- Title: Rabbi Dr

Personal life
- Born: 18 September 1883 Pápa, Austria-Hungary
- Died: 10 August 1946 (aged 62) Jerusalem, Mandatory Palestine
- Spouse: Jenny Esther Breuer née Eisenmann
- Children: Jacob Breuer (1915–2008) Mordechai Breuer (1918–2007) Ursula Breuer (1919–2006) Tzipora (Tzip) Breuer (1926-2020) Simeon Breuer (1922–1943)
- Parents: Solomon Breuer (father); Sophie Hirsch (mother);

Religious life
- Religion: Judaism

= Isaac Breuer =

Isaac Breuer (יצחק ברויאר; 1883–1946) was a rabbi in the German Neo-Orthodoxy movement of his maternal grandfather Samson Raphael Hirsch, and was the first president of Poalei Agudat Yisrael.

== Biography ==
Isaac Breuer was born in Pápa, Austria-Hungary to Salomon Breuer, and lived most of his years in Frankfurt. His brother was Rabbi Joseph Breuer. He attended Hirsch's Realschule school, and received rabbinical ordination at age 20 from his father's yeshivah. He studied law, jurisprudence, and philosophy at Marburg University, and until 1936 practiced law in Frankfurt.

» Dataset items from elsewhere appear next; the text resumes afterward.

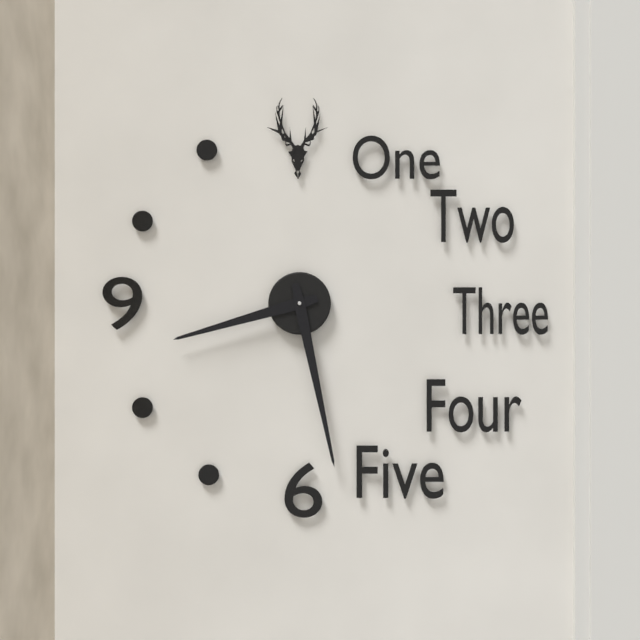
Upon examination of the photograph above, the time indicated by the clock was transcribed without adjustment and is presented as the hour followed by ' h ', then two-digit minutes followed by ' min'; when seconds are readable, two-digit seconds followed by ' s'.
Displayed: 8 h 28 min
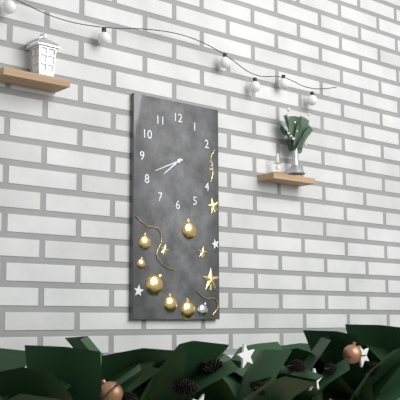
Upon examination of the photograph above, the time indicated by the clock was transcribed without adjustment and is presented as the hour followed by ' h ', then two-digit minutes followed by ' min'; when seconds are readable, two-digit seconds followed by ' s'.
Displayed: 7 h 41 min
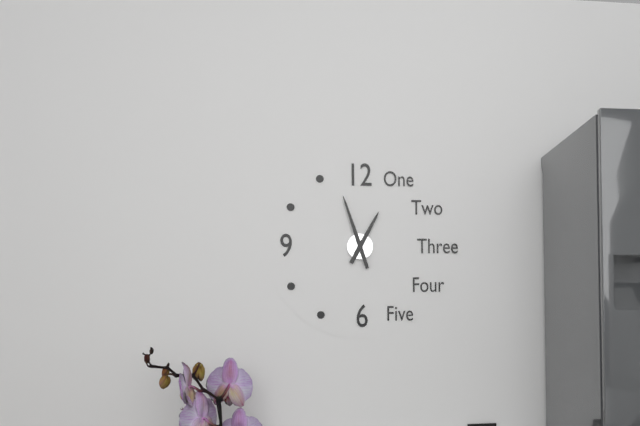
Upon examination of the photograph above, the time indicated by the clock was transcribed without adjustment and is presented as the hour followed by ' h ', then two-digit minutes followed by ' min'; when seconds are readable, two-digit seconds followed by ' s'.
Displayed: 12 h 57 min
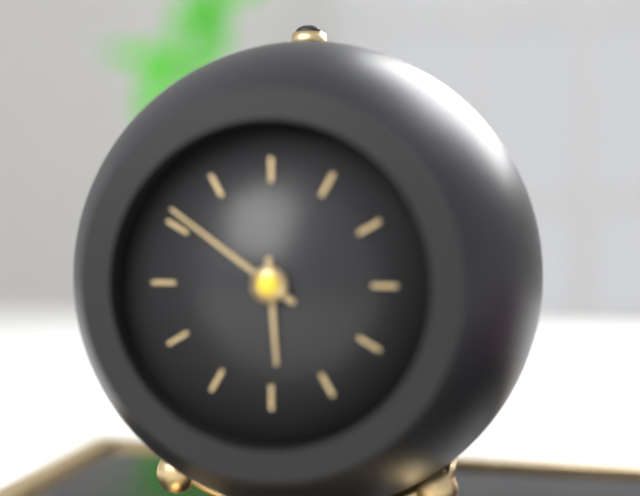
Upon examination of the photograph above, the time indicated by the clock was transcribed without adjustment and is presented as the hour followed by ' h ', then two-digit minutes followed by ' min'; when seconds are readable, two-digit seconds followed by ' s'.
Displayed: 5 h 51 min
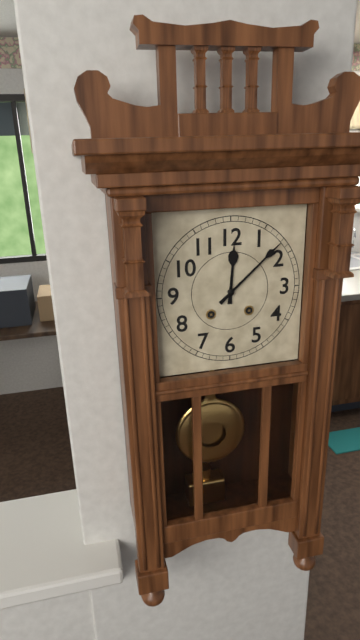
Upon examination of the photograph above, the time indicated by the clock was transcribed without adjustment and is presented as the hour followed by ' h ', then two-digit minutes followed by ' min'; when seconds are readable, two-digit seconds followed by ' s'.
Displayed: 12 h 08 min
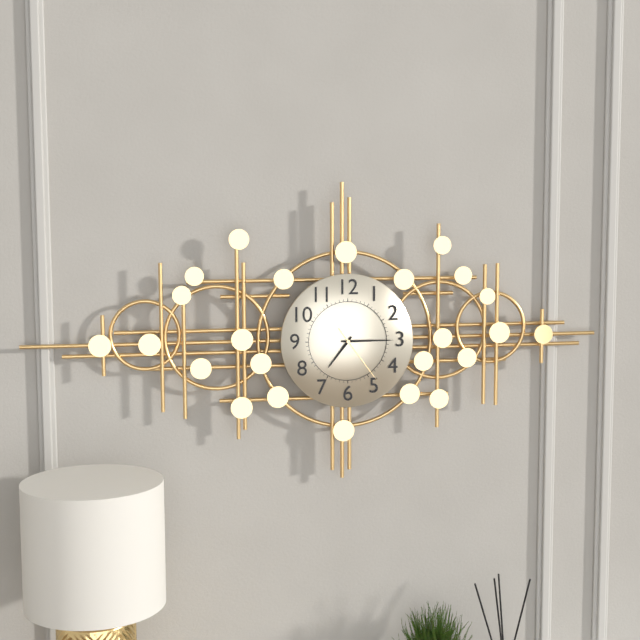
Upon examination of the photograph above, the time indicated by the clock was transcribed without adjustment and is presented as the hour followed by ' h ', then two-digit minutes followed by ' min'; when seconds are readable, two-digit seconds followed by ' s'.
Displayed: 7 h 15 min 24 s
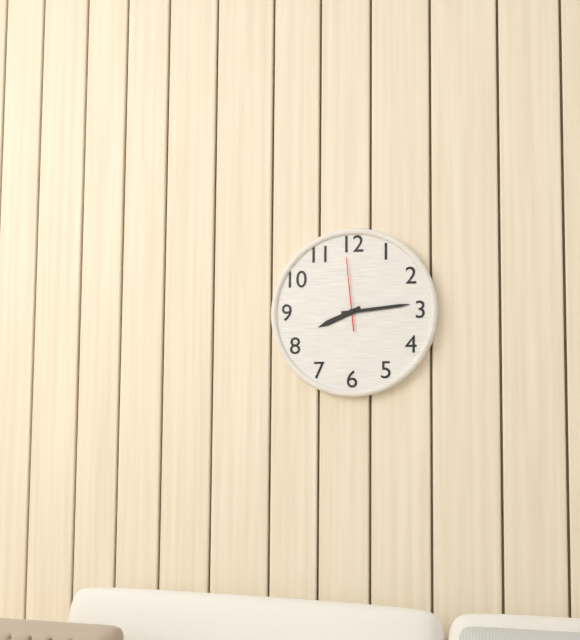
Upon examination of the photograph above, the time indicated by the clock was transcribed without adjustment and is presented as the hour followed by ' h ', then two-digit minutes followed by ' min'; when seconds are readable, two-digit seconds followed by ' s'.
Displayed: 8 h 14 min 59 s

In 1936 Breuer immigrated to Jerusalem, where he led Poalei Agudat Yisrael and represented it before the Peel and Anglo American Commissions. He married Jenny Eisenmann, a granddaughter of Eliezer Liepman Philip Prins. His five children were Jacob (Bub), a lawyer who played a role in the Eichmann trial (1915–2008), Mordechai (1918–2007), Ursula (1919–2006, married Hermann Merkin), Tzipora (Tzip) Breuer Schneller Meir (1926–2020) and Simeon Breuer (1922–1943). His son-in-law Hermann Merkin helped to establish the Isaac Breuer College of Hebraic Studies (IBC program) at Yeshiva University in his memory.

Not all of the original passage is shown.